Problem.
Pull out each line of the listing below that contains the word "left", paying attention to uppercase and lowercase letters.

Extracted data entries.
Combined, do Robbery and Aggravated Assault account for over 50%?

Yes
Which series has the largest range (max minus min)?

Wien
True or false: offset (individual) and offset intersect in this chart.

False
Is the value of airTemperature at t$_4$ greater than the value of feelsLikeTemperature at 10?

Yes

---

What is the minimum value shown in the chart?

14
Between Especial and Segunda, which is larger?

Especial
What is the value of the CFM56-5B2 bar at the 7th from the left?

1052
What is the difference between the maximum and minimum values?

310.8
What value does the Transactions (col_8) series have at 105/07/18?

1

...

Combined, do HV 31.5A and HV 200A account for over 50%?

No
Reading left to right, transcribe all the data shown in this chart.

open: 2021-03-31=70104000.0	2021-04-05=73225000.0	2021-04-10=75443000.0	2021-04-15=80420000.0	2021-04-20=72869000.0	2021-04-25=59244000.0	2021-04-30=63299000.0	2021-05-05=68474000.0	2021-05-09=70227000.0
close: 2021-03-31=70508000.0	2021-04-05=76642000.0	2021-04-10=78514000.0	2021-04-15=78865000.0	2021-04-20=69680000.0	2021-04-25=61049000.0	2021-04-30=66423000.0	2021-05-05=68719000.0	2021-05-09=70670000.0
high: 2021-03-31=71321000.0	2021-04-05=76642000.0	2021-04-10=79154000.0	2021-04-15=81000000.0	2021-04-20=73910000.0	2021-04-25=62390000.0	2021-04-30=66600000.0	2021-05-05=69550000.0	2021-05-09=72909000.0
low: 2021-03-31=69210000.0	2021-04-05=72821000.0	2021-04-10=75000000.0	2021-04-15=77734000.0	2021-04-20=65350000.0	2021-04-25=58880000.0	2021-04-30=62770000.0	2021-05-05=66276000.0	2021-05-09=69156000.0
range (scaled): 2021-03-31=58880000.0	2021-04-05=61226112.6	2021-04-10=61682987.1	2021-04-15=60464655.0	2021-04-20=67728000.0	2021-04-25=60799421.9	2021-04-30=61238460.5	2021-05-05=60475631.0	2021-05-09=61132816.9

Output for this task.
What is the value of the CFM56-5B2 bar at the 7th from the left?
Reading left to right, transcribe all the data shown in this chart.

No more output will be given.